**TASK REQUIREMENTS:** Reproduce verbatim the stretch of the material from its start through the line containing "0.007829, -0.246926, -0.058539]]", including that line.
◇ ◇ ◇ ◇
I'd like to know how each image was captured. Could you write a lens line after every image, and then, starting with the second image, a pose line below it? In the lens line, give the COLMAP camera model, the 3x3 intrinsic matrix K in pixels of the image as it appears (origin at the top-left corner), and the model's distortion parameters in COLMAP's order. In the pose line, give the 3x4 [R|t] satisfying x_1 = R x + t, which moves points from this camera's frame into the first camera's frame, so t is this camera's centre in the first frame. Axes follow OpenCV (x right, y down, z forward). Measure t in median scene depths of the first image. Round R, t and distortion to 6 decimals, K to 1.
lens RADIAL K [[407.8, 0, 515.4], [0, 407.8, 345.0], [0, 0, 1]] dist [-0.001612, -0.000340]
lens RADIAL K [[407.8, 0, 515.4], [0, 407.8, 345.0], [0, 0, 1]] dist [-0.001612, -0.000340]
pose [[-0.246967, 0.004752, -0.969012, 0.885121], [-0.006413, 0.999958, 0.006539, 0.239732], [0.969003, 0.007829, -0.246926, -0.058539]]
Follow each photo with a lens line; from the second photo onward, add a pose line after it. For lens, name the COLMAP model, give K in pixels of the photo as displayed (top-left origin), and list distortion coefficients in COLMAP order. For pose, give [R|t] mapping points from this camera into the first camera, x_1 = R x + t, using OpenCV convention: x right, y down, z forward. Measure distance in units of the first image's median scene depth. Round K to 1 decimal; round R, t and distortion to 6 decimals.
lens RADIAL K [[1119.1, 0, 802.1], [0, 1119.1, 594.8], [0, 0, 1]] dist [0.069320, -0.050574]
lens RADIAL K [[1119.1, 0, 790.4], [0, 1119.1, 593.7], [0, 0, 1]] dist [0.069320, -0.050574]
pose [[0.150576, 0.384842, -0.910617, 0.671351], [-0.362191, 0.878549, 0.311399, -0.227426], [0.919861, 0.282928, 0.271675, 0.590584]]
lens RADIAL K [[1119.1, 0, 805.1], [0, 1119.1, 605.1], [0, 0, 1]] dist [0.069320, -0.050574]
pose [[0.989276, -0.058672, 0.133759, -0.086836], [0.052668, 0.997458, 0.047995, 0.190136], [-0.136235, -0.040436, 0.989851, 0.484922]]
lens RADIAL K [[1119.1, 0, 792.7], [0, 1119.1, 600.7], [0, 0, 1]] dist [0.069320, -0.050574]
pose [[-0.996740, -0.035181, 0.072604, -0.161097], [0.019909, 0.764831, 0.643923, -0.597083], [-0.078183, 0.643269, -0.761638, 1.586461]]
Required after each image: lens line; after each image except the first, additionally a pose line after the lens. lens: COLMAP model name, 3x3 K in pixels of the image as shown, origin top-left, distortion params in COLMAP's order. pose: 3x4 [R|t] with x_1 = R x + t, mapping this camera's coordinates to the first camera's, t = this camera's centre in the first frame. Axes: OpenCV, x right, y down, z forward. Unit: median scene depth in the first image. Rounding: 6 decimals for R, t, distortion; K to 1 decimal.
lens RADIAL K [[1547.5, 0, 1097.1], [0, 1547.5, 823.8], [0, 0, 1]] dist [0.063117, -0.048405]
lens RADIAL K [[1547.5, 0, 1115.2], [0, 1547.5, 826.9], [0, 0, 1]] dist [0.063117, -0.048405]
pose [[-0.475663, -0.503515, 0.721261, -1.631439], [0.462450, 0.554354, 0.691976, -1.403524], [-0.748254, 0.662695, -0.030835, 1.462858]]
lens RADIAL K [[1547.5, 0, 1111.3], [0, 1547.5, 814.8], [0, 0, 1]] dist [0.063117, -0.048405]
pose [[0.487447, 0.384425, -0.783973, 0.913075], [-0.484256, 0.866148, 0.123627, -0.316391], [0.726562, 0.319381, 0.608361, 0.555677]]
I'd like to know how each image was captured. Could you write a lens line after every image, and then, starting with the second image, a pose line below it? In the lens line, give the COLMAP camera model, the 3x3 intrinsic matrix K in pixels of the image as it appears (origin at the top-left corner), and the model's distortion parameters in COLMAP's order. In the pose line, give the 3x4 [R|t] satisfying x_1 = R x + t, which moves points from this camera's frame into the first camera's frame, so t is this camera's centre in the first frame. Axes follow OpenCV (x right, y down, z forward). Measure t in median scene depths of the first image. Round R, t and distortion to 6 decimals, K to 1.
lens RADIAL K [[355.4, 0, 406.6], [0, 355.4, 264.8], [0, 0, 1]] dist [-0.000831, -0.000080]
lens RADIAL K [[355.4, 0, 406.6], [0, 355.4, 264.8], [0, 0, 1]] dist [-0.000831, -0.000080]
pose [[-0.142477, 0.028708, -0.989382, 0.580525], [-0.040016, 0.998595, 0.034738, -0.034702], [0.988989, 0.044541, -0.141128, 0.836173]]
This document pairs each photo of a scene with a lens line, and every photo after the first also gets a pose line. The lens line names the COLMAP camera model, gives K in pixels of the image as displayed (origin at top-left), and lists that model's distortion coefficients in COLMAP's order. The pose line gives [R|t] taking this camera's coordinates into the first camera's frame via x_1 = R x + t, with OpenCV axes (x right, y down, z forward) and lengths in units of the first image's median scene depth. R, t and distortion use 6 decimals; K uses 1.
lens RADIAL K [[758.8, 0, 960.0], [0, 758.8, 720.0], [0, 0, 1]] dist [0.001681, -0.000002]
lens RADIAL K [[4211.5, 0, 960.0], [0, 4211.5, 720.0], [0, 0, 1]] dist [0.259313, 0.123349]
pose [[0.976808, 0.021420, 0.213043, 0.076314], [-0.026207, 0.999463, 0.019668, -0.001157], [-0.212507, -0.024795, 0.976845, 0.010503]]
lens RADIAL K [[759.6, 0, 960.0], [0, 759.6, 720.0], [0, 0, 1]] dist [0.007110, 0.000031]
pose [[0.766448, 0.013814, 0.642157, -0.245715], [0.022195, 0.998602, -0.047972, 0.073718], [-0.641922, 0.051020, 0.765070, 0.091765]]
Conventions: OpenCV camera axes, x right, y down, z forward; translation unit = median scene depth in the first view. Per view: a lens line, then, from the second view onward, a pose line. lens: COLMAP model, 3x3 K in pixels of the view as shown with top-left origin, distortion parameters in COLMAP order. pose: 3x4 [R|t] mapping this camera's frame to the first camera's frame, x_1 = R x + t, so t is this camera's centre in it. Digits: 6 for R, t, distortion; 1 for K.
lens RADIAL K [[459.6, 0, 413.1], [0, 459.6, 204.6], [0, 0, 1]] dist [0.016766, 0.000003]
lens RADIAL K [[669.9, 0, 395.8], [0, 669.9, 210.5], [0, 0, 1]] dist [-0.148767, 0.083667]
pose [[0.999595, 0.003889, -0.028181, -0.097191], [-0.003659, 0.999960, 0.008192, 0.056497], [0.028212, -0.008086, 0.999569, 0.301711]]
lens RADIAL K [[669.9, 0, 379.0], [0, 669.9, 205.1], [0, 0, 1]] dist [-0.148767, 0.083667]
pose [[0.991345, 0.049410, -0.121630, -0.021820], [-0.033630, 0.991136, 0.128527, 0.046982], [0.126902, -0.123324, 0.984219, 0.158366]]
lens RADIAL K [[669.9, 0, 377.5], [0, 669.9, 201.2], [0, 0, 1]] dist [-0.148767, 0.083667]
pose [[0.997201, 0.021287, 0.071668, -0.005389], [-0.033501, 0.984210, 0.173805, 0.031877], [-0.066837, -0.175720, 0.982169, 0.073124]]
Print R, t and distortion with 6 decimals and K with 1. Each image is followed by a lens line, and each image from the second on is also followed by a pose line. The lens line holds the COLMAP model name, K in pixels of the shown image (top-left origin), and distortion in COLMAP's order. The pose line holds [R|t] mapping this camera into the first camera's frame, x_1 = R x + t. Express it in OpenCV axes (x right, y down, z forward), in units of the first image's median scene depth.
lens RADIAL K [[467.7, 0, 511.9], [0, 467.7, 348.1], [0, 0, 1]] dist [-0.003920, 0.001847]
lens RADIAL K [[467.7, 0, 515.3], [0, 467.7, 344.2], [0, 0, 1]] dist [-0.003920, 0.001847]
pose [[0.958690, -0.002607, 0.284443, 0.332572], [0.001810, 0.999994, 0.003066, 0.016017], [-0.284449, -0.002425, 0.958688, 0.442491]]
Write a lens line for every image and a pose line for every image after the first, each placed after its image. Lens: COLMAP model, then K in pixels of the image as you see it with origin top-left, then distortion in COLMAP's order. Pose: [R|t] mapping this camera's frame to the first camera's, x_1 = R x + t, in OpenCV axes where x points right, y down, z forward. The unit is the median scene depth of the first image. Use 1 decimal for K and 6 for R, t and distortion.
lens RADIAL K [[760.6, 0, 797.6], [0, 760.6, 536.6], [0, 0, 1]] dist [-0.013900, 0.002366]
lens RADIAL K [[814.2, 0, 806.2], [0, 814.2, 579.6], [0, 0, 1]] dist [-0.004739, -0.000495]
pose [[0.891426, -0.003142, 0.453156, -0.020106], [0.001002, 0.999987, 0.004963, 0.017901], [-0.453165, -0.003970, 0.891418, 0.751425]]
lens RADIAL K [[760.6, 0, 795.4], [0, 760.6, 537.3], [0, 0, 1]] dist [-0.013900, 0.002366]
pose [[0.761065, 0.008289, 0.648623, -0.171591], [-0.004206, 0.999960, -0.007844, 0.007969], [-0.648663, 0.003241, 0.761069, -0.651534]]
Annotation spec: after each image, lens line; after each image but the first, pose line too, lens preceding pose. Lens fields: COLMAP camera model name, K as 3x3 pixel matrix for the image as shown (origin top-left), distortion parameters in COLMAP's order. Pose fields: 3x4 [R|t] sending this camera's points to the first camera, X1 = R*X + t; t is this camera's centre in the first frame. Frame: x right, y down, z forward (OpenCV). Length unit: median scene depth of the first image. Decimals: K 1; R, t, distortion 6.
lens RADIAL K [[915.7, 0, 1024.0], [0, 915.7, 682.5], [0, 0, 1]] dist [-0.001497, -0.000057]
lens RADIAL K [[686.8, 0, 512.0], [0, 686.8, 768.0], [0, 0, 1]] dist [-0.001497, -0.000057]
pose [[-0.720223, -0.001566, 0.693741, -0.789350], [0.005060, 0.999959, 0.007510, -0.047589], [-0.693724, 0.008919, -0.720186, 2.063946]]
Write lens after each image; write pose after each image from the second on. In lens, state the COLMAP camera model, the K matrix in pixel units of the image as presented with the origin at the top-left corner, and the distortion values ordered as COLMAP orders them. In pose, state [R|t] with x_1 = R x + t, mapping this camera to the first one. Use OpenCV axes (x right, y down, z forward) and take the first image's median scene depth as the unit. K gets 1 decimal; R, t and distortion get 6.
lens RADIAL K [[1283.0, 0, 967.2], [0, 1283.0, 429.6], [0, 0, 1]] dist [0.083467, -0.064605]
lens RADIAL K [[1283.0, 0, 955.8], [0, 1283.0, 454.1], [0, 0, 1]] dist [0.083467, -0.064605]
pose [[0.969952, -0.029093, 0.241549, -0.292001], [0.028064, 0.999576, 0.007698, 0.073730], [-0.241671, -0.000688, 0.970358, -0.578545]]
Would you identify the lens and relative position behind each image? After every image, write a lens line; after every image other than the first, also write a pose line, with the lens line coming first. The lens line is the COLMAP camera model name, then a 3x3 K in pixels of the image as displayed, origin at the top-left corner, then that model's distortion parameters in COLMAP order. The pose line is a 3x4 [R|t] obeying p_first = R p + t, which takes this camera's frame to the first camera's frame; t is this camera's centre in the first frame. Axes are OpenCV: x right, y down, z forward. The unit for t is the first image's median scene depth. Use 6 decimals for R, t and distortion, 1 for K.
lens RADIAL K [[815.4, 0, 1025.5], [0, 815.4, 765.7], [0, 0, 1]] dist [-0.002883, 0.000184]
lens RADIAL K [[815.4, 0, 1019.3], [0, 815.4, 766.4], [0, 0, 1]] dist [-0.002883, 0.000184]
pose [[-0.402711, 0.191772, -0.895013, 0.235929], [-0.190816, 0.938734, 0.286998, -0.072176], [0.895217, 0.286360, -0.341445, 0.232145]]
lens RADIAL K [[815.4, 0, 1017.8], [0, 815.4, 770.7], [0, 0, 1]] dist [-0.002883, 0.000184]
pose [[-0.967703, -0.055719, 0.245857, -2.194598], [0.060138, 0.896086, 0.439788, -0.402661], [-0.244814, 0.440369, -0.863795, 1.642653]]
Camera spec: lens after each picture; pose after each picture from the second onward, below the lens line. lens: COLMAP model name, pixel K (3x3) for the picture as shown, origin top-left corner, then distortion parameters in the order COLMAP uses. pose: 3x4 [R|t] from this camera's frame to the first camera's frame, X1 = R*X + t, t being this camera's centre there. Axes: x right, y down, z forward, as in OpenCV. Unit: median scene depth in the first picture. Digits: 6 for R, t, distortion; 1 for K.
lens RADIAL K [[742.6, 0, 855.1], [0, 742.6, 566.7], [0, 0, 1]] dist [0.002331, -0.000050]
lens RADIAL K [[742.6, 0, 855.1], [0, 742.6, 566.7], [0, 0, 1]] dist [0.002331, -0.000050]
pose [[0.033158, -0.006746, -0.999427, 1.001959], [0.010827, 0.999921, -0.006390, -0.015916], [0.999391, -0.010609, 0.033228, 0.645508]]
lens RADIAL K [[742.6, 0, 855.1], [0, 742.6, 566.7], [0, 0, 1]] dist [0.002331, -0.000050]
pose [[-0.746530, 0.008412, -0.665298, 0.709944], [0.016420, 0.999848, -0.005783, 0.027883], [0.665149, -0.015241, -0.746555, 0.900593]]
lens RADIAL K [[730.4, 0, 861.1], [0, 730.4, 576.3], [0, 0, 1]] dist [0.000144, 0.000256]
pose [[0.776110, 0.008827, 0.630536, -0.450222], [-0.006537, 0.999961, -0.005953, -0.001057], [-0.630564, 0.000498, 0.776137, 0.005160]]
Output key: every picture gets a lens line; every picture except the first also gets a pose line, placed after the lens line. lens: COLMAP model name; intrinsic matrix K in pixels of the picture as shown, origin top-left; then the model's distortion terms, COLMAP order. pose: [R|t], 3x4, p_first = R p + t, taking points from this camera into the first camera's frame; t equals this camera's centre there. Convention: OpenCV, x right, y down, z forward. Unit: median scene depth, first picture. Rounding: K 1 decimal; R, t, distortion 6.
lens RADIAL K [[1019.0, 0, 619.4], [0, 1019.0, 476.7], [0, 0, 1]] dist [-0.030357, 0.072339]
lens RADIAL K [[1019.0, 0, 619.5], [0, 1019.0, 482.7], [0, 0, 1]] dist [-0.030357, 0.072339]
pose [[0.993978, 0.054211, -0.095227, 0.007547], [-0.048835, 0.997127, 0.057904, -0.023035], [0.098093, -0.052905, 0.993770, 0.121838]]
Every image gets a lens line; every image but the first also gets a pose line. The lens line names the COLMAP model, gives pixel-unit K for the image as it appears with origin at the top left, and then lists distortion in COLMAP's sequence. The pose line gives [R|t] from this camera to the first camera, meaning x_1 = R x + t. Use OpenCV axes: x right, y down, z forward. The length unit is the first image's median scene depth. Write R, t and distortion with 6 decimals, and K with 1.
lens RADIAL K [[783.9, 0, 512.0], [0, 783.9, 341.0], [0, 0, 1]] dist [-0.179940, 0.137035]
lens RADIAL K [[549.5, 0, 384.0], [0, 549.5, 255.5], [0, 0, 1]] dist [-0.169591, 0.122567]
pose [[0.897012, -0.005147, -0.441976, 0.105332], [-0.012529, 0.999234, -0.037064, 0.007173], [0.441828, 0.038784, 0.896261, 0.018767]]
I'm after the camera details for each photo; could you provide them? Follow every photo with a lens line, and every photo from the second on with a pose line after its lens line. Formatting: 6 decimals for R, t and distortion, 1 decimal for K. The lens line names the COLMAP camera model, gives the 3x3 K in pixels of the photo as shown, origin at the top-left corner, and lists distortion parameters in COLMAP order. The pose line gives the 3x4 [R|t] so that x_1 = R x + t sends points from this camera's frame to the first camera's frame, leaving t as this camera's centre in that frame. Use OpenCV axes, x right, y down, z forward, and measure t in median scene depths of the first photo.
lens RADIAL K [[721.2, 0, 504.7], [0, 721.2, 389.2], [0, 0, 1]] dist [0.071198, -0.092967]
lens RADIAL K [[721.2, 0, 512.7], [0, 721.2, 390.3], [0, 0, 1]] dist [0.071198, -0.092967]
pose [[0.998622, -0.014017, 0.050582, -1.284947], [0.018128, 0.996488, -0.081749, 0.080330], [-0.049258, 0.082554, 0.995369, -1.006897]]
◇ ◇ ◇ ◇
**ANSWER SPACE:**
I'd like to know how each image was captured. Could you write a lens line after every image, and then, starting with the second image, a pose line below it? In the lens line, give the COLMAP camera model, the 3x3 intrinsic matrix K in pixels of the image as it appears (origin at the top-left corner), and the model's distortion parameters in COLMAP's order. In the pose line, give the 3x4 [R|t] satisfying x_1 = R x + t, which moves points from this camera's frame into the first camera's frame, so t is this camera's centre in the first frame. Axes follow OpenCV (x right, y down, z forward). Measure t in median scene depths of the first image. Round R, t and distortion to 6 decimals, K to 1.
lens RADIAL K [[407.8, 0, 515.4], [0, 407.8, 345.0], [0, 0, 1]] dist [-0.001612, -0.000340]
lens RADIAL K [[407.8, 0, 515.4], [0, 407.8, 345.0], [0, 0, 1]] dist [-0.001612, -0.000340]
pose [[-0.246967, 0.004752, -0.969012, 0.885121], [-0.006413, 0.999958, 0.006539, 0.239732], [0.969003, 0.007829, -0.246926, -0.058539]]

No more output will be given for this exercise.